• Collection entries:
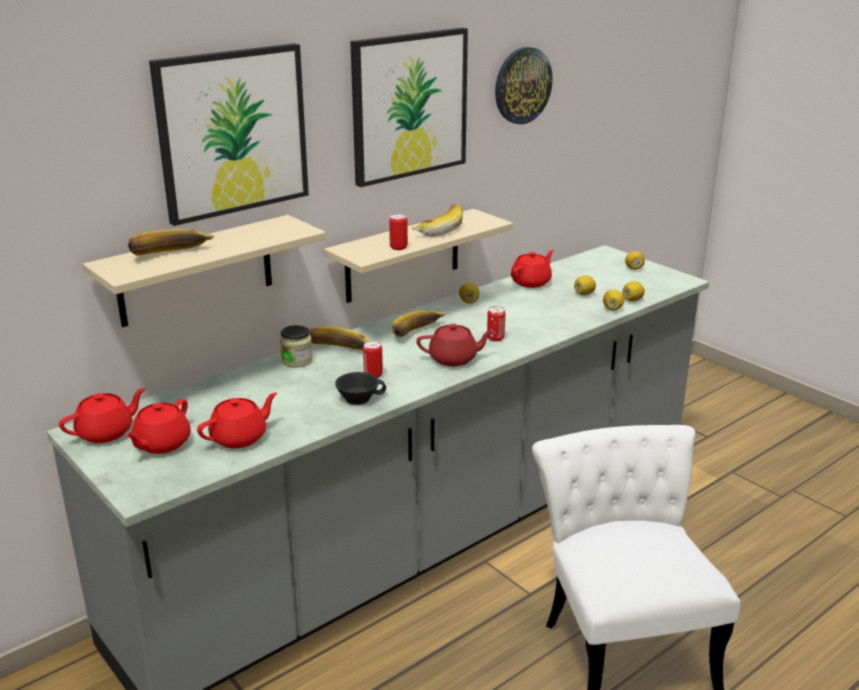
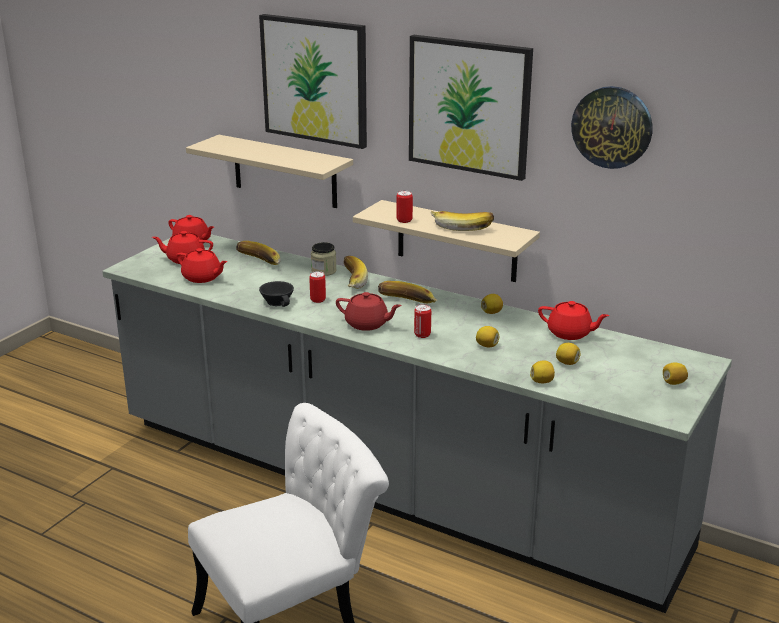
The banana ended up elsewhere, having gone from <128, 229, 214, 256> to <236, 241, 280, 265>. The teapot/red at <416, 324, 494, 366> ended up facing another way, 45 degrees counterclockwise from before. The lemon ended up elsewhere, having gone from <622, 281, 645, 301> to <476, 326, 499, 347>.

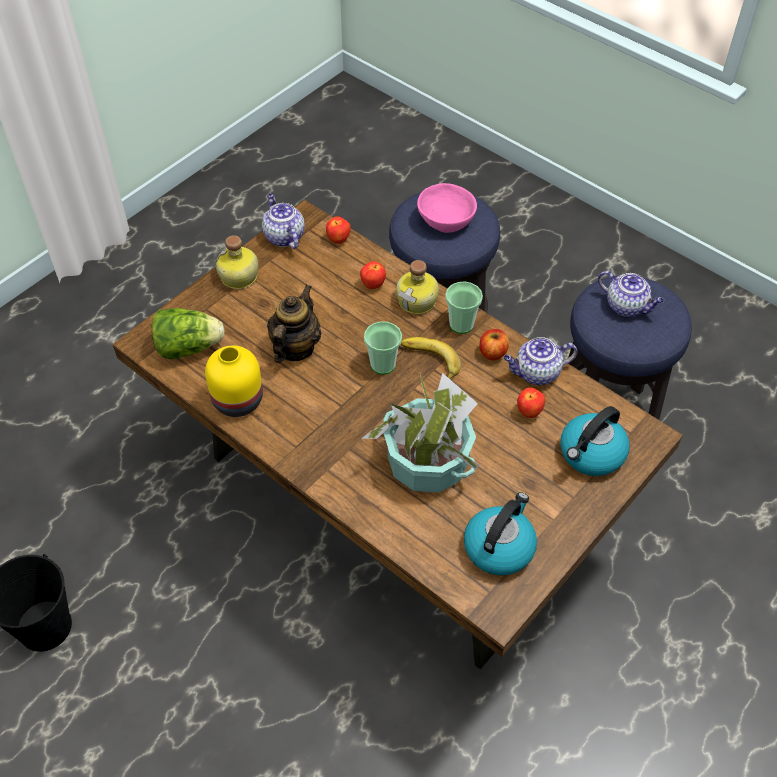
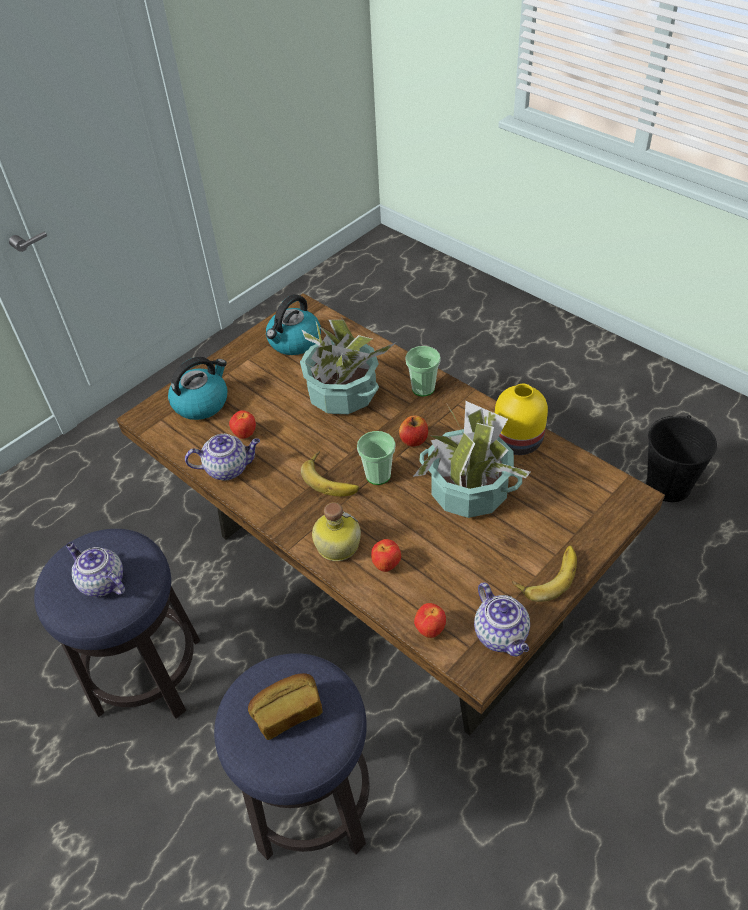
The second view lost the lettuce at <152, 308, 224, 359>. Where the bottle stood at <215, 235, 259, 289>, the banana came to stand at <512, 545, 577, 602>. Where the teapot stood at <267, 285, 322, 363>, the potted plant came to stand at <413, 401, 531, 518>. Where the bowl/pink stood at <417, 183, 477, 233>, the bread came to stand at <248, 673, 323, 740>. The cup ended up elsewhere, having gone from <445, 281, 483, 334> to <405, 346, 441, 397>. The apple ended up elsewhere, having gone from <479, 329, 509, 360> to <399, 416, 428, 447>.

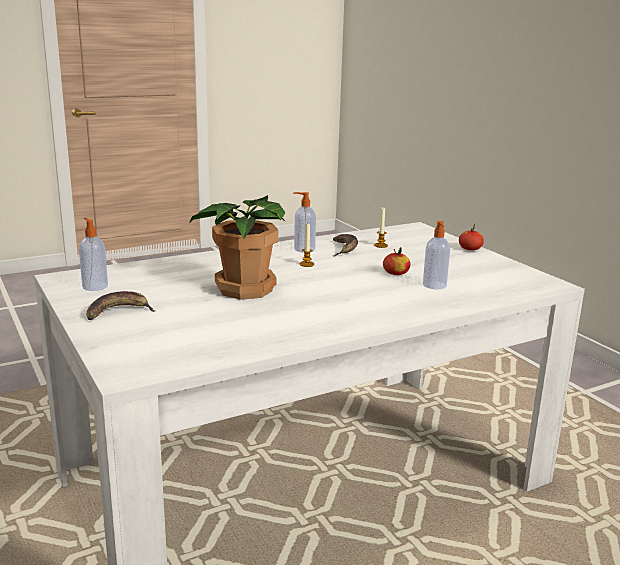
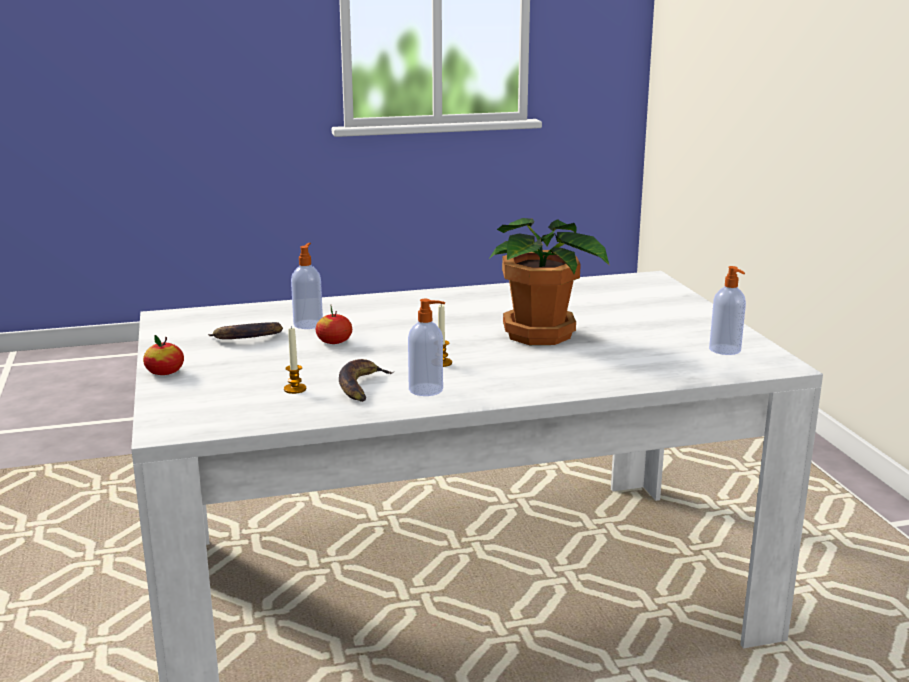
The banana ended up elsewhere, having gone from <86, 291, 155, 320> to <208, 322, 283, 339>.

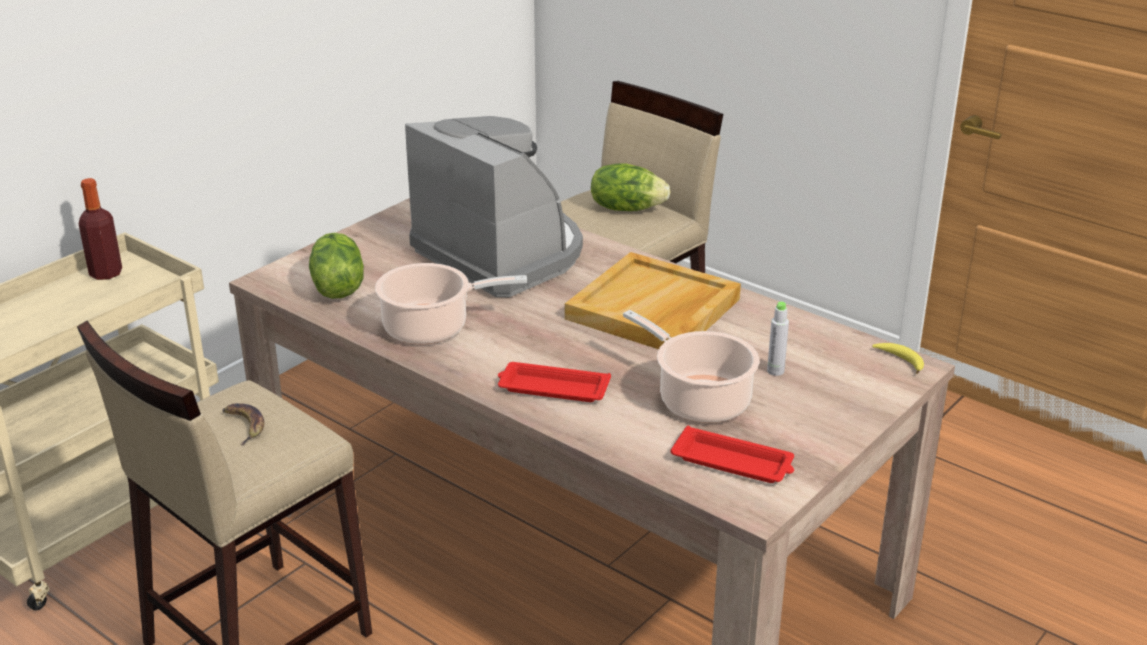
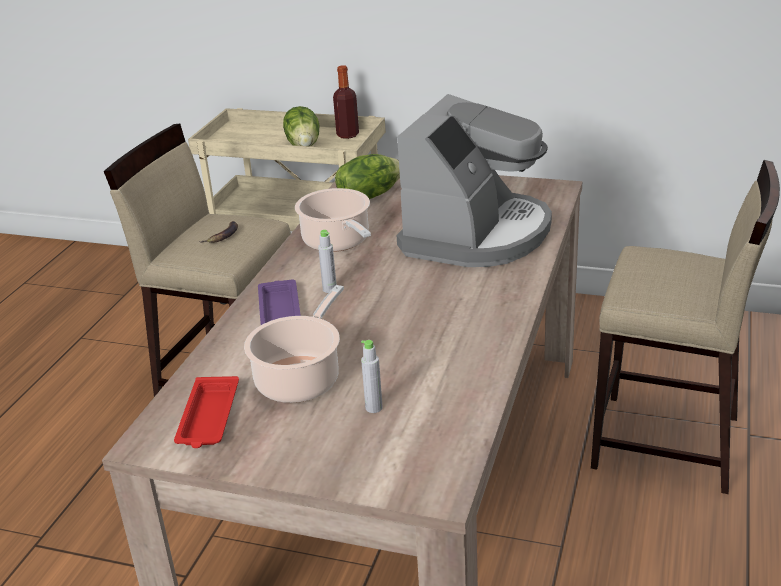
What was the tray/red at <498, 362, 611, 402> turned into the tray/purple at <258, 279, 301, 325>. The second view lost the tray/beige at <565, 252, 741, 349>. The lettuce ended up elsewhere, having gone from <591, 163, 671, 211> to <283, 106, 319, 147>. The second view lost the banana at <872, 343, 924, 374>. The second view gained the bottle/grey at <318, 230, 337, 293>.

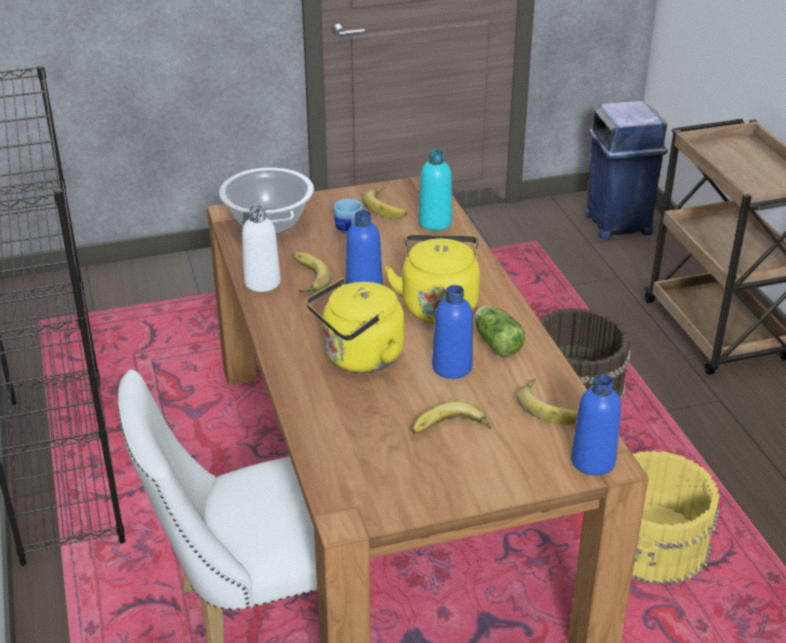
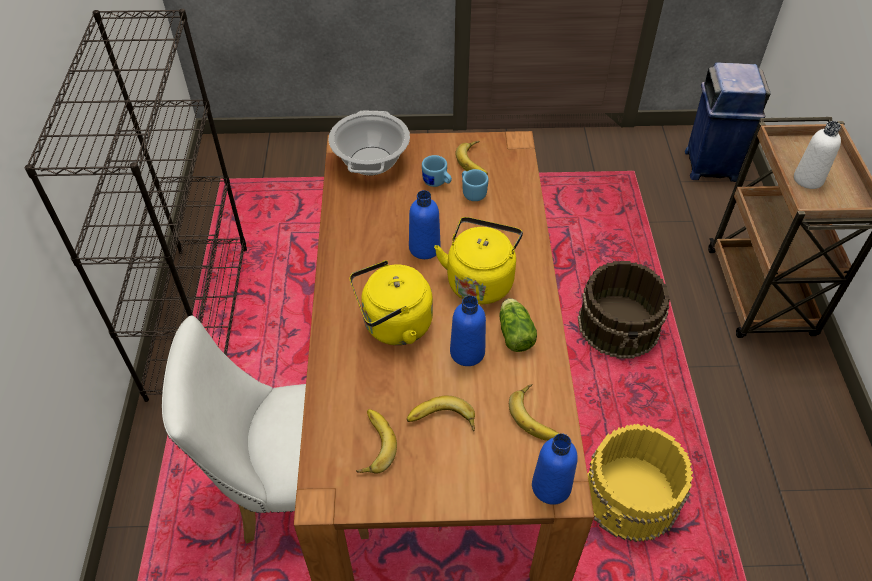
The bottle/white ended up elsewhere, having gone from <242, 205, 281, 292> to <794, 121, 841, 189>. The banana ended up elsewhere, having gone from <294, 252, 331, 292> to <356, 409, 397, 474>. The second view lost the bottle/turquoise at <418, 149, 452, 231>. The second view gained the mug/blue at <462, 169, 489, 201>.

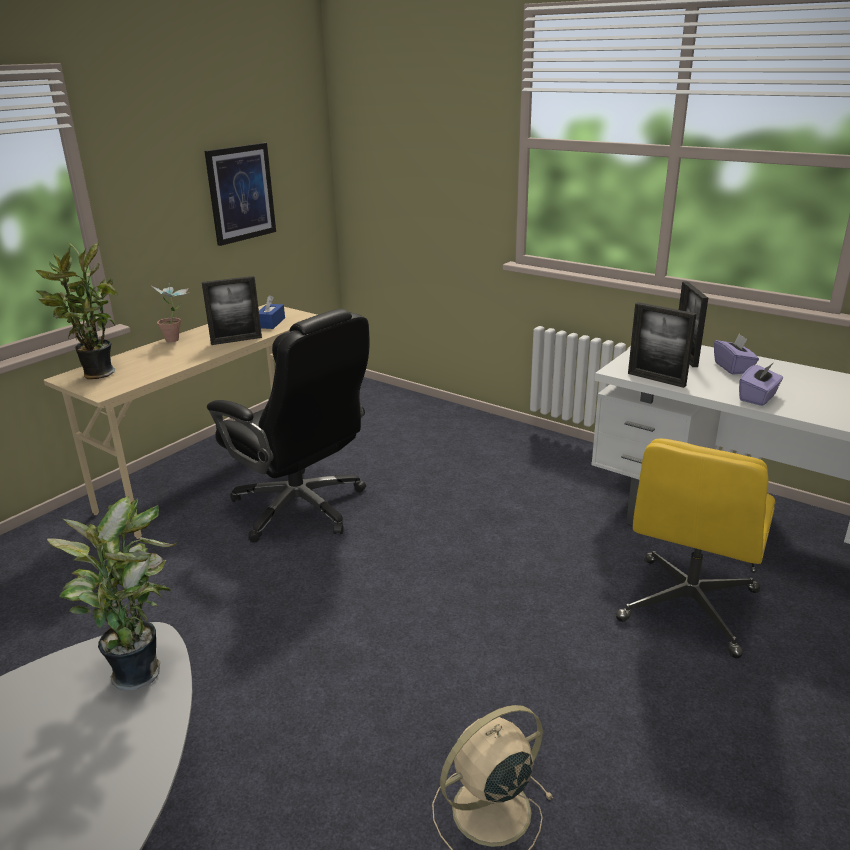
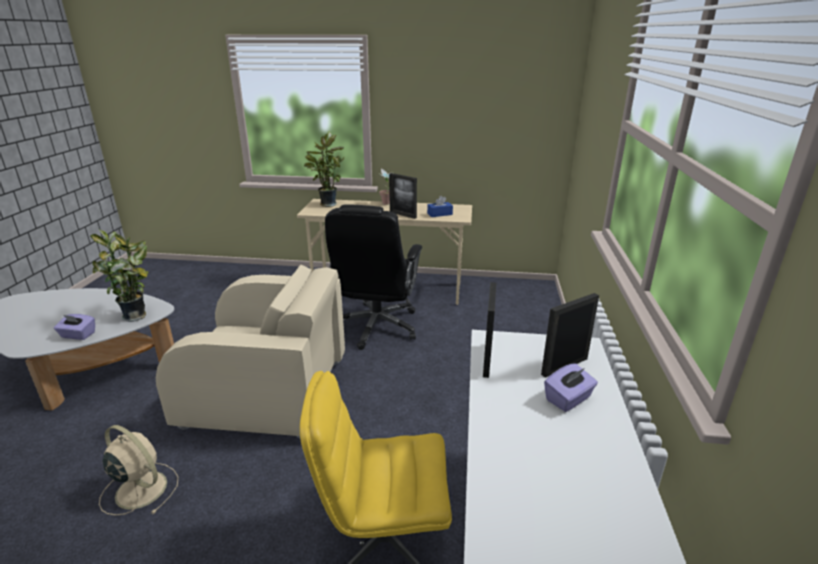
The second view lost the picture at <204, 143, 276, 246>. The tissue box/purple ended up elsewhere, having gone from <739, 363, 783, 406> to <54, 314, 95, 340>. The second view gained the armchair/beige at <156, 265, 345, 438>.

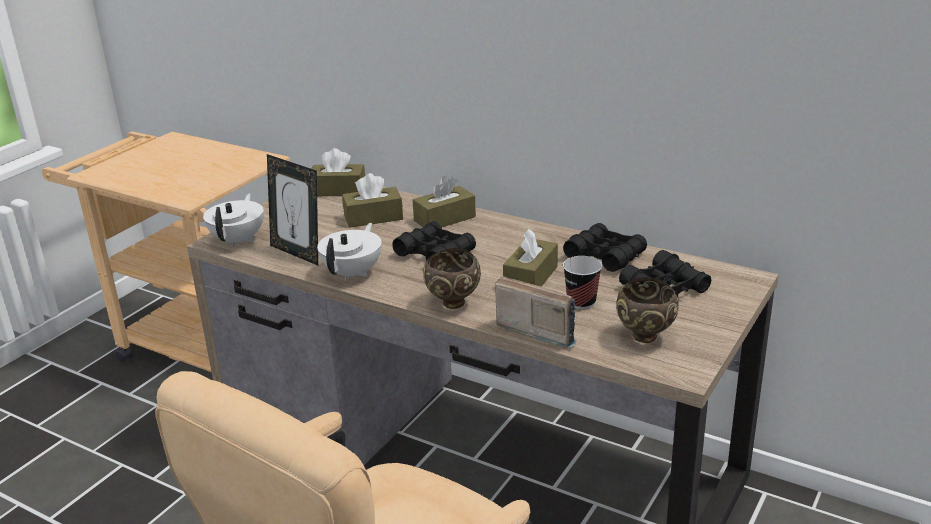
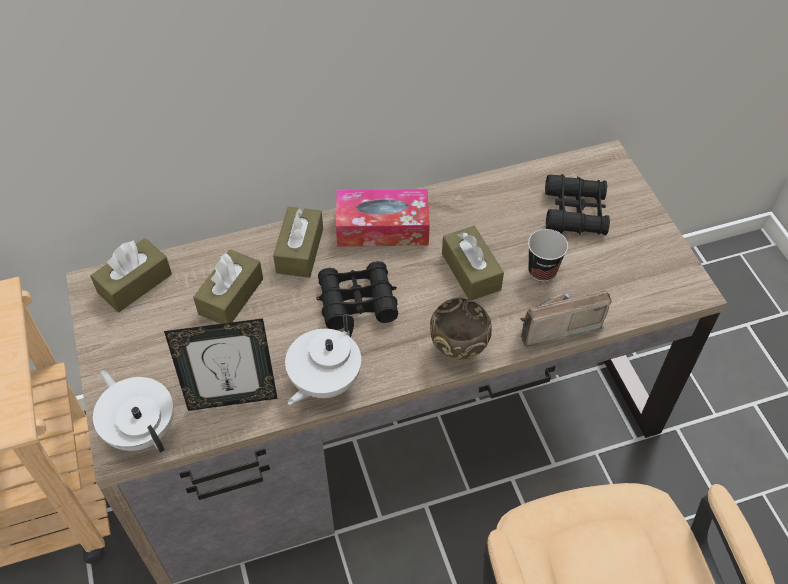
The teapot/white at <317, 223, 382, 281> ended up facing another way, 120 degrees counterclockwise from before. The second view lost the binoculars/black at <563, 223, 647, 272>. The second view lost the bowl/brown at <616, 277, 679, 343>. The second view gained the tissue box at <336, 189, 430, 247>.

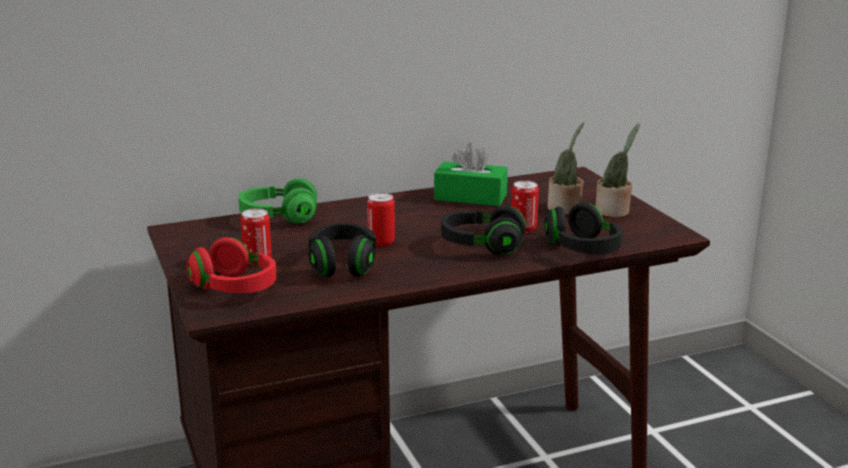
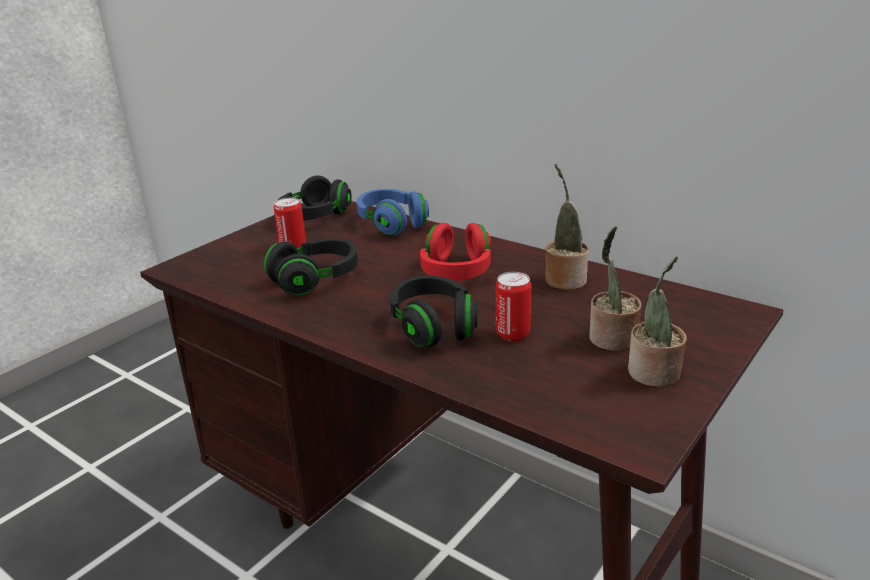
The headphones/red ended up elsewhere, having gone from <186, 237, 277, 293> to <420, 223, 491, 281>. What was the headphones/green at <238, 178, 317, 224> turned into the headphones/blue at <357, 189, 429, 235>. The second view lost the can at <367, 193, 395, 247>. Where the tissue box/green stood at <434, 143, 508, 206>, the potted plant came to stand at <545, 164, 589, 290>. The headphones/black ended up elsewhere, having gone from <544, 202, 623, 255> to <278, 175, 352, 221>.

• Assignment:
From the first line above to the last, reproduce the records exactly but without the pictures.

• Written solution:
The banana ended up elsewhere, having gone from <128, 229, 214, 256> to <236, 241, 280, 265>. The teapot/red at <416, 324, 494, 366> ended up facing another way, 45 degrees counterclockwise from before. The lemon ended up elsewhere, having gone from <622, 281, 645, 301> to <476, 326, 499, 347>.

The second view lost the lettuce at <152, 308, 224, 359>. Where the bottle stood at <215, 235, 259, 289>, the banana came to stand at <512, 545, 577, 602>. Where the teapot stood at <267, 285, 322, 363>, the potted plant came to stand at <413, 401, 531, 518>. Where the bowl/pink stood at <417, 183, 477, 233>, the bread came to stand at <248, 673, 323, 740>. The cup ended up elsewhere, having gone from <445, 281, 483, 334> to <405, 346, 441, 397>. The apple ended up elsewhere, having gone from <479, 329, 509, 360> to <399, 416, 428, 447>.

The banana ended up elsewhere, having gone from <86, 291, 155, 320> to <208, 322, 283, 339>.

What was the tray/red at <498, 362, 611, 402> turned into the tray/purple at <258, 279, 301, 325>. The second view lost the tray/beige at <565, 252, 741, 349>. The lettuce ended up elsewhere, having gone from <591, 163, 671, 211> to <283, 106, 319, 147>. The second view lost the banana at <872, 343, 924, 374>. The second view gained the bottle/grey at <318, 230, 337, 293>.

The bottle/white ended up elsewhere, having gone from <242, 205, 281, 292> to <794, 121, 841, 189>. The banana ended up elsewhere, having gone from <294, 252, 331, 292> to <356, 409, 397, 474>. The second view lost the bottle/turquoise at <418, 149, 452, 231>. The second view gained the mug/blue at <462, 169, 489, 201>.

The second view lost the picture at <204, 143, 276, 246>. The tissue box/purple ended up elsewhere, having gone from <739, 363, 783, 406> to <54, 314, 95, 340>. The second view gained the armchair/beige at <156, 265, 345, 438>.

The teapot/white at <317, 223, 382, 281> ended up facing another way, 120 degrees counterclockwise from before. The second view lost the binoculars/black at <563, 223, 647, 272>. The second view lost the bowl/brown at <616, 277, 679, 343>. The second view gained the tissue box at <336, 189, 430, 247>.

The headphones/red ended up elsewhere, having gone from <186, 237, 277, 293> to <420, 223, 491, 281>. What was the headphones/green at <238, 178, 317, 224> turned into the headphones/blue at <357, 189, 429, 235>. The second view lost the can at <367, 193, 395, 247>. Where the tissue box/green stood at <434, 143, 508, 206>, the potted plant came to stand at <545, 164, 589, 290>. The headphones/black ended up elsewhere, having gone from <544, 202, 623, 255> to <278, 175, 352, 221>.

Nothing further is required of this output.